**Arbeitsauftrag:**
Führe den Text über Martin Amanshausers Gedichte im Anschluss an seinen letzten Satz weiter.

**Textauszug:**
- - -

Martin Amanshauser haucht alten Formen neue Frische ein: Lyrik als Gebrauchsgegenstand, als Lebenshilfe, als Shortest-Story. Eine Aufforderung, sich wieder mit den ganz kleinen und ganz großen Dingen des Lebens zu beschäftigen. Ist es heute möglich, ohne Pathos Gedichte zu schreiben, die unter die Haut gehen?
In der Tradition von Ernst Jandl, Robert Gernhardt und Wolf Wondratschek, aber doch in ganz eigenständigem Ton, fabuliert der Träger des Georg-Trakl-Förderungspreises quer durch die Welt von Liebe, Sex und Reifengummi.
"Hier besinnt sich einer seiner individuellen Stimme. Amanshauser prunkt nicht mit großen Worten, er blufft nicht mit Schnörkeln und Arabesken."

- - -

**Ausgangsmaterial:**
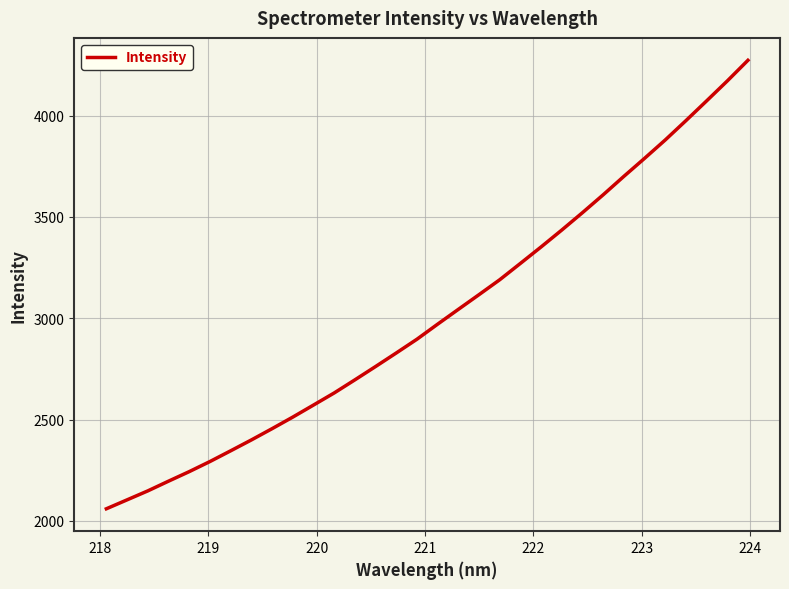

What is the smallest value displayed?

2059.9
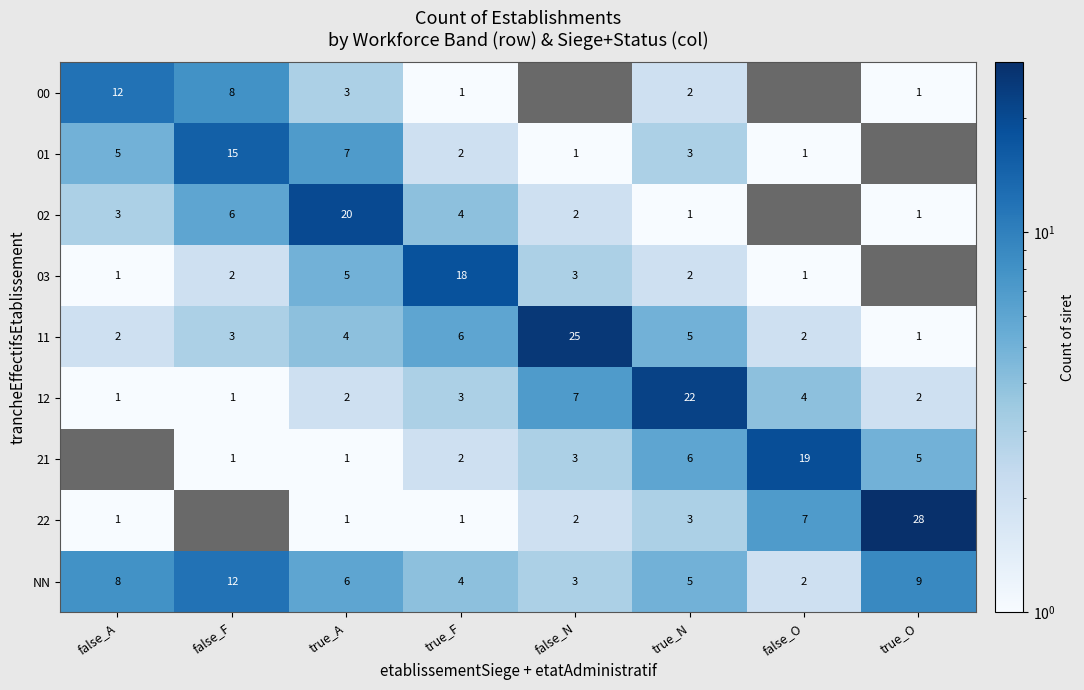

Count the number of data series in this chart.

9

- - -

**Antwort zur Aufgabe:**
Anton Thuswaldner, Salzburger Nachrichten.
"Amanshausers Lyrik würde ich am liebsten auf eine Postkarte drucken."
Fritz Müller-Zech, Am Erker.
"Erinnert mitunter an den wunderbaren Nonsens-Klamauk von Ringelnatz. Amanshauser schweinigelt gerne und gekonnt, schiebt die Schuld jedoch auf den französischen Premier."
Thomas Weber, Wellbuilt.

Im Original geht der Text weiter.